That's the way traditional gaming is played out.
You go to a convention, and you pay money for a GM to weave a story for you. It's almost like paying to gpo and see a movie, axcept that you can manipulate the story toward one of a few defined conclusions that the GM has prepared.
You play around a table with friends, one takes on the responsibility of setting up the stories, while everyone else creates caharacters to take part in those stories. Sometimes the group has an adversarial relationship with their GM, working to subvert the stories; other times it's cooperative.
But games need not always be like this.
I've alluded to cooperative storytelling in quite a few of my posts, but checking back through the weekly game mechani(sm)s I don't think I've actually brought up the notion as a specific topic. It's something that has really helped to define the new generation of roleplaying games (particularly those designated as "Story Games" and many games belonging to the Forge diaspora).
Sharing the narrative responsibilities isn't a comfortable idea for a lot of people who are happy to "sit back and be entertained". Yet, the other extreme is often considered just as unpalatable, a phenomenon known as "railroading".
But I've always run games ina collaborative manner, bouncing ideas of the actions of the characters rather than instituting specific storylines...and I've been told that my games as far better than those of a lot of other GMs. The step that causes most traditional players a levcel of trepidation is the idea that they can help shape the world around their characters, not just the actions of their characters in response to that world.

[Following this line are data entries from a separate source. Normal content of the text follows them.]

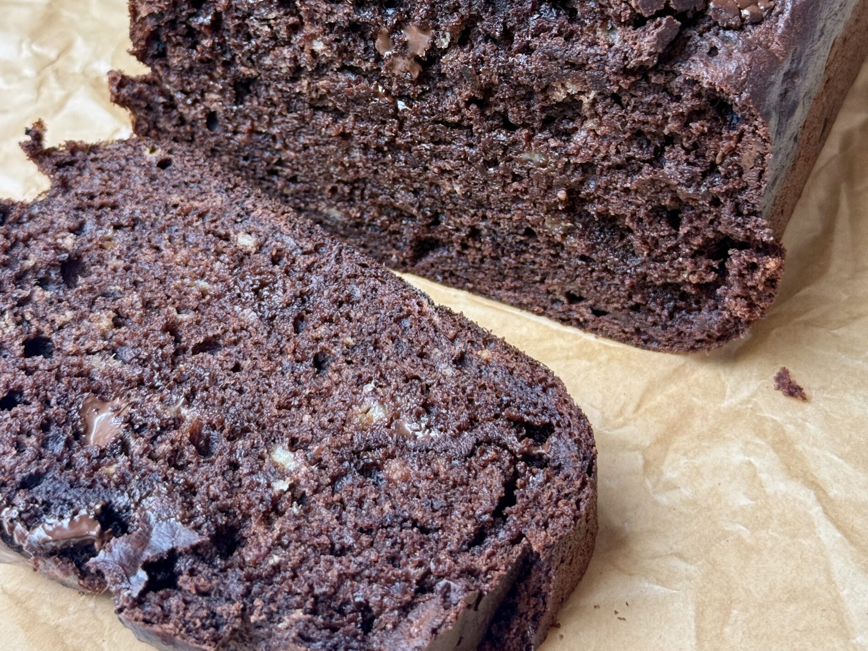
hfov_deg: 29.8
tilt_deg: -40.1
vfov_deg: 22.3
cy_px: 137
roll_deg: -1.0
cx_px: 433
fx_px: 1630
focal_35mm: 65
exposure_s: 1/62
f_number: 1.78
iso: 100
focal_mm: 6.76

In Guerilla Television, I forced this step apon players by having a player begin a scene with a player on one side adding a sentence of description to the setting, while the player on the other side had a chance of introducing a complication into the scene. As GM, I just facilitated the events unfolding and reined in certain players when their descriptions started getting too long winded, or just didn't fit the events of previous scenes.
I also used a metagame currency to allow players to introduce scene framing elements in The Eighth Sea. The games run at Gencon last year gradually refined the notions and once the game was actually played according tothe rules I'd written, they worked well.
Yet, both of these games have definitely revcealed the fact that not all players enjoy the shared narrative reponsibilities.